Serafín Anna, Roselló-Catafau Joan, Prats Neus, Xaus Carme, Gelpí Emilio, Peralta Carmen
Department of Experimental Pathology, Instituto de Investigaciones Biomédicas de Barcelona-Consejo Superior de Investigaciones Cientificas, Barcelona, Spain.
Am J Pathol. 2002 Aug;161(2):587-601. doi: 10.1016/S0002-9440(10)64214-9.
Hepatic steatosis is a major risk factor in ischemia-reperfusion. The present study evaluates whether preconditioning, demonstrated to be effective in normal livers, could also confer protection in the presence of steatosis and investigates the potential underlying protective mechanisms. Fatty rats had increased hepatic injury and decreased survival after 60 minutes of ischemia compared with lean rats. Fatty livers showed a degree of neutrophil accumulation and microcirculatory alterations similar to that of normal livers. However, in presence of steatosis, an increased lipid peroxidation that could be reduced with glutathione-ester pretreatment was observed after hepatic reperfusion. Ischemic preconditioning reduced hepatic injury and increased animal survival. Both in normal and fatty livers, this endogenous protective mechanism was found to control lipid peroxidation, hepatic microcirculation failure, and neutrophil accumulation, reducing the subsequent hepatic injury. These beneficial effects could be mediated by nitric oxide, because the inhibition of nitric oxide synthesis and nitric oxide donor pretreatment abolished and simulated, respectively, the benefits of preconditioning. Thus, ischemic preconditioning could be an effective surgical strategy to reduce the hepatic ischemia-reperfusion injury in normal and fatty livers under normothermic conditions, including hepatic resections, and liver transplantation.

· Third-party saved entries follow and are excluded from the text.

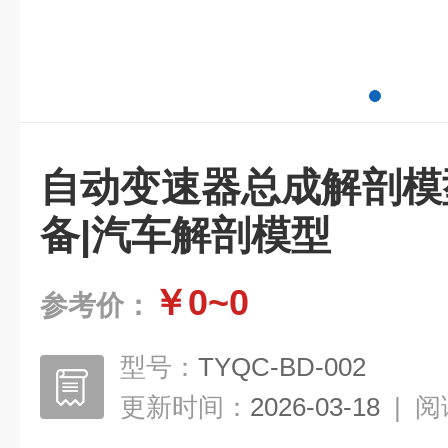
自动变速器总成解剖模
备|汽车解剖模型
￥0~0
参考价：
型号：
TYQC-BD-002
更新时间：
2026-03-18
|
阅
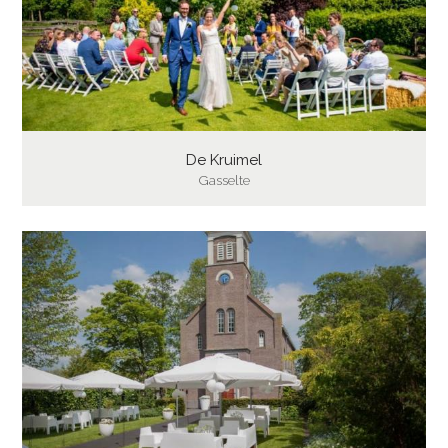
De Kruimel
Gasselte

肝脂肪变性是缺血再灌注的主要危险因素。本研究评估了预处理(已证实在正常肝脏中有效)在存在脂肪变性的情况下是否也能提供保护,并研究了潜在的保护机制。与瘦大鼠相比,肥胖大鼠在缺血60分钟后肝损伤增加且存活率降低。脂肪肝表现出一定程度的中性粒细胞聚集和微循环改变,与正常肝脏相似。然而,在存在脂肪变性的情况下,肝再灌注后观察到脂质过氧化增加,而谷胱甘肽酯预处理可降低脂质过氧化。缺血预处理减轻了肝损伤并提高了动物存活率。在正常肝脏和脂肪肝中,均发现这种内源性保护机制可控制脂质过氧化、肝微循环衰竭和中性粒细胞聚集,从而减轻随后的肝损伤。这些有益作用可能由一氧化氮介导,因为一氧化氮合成的抑制和一氧化氮供体预处理分别消除和模拟了预处理的益处。因此,缺血预处理可能是一种有效的手术策略,可在常温条件下减轻正常肝脏和脂肪肝的肝缺血再灌注损伤,包括肝切除术和肝移植。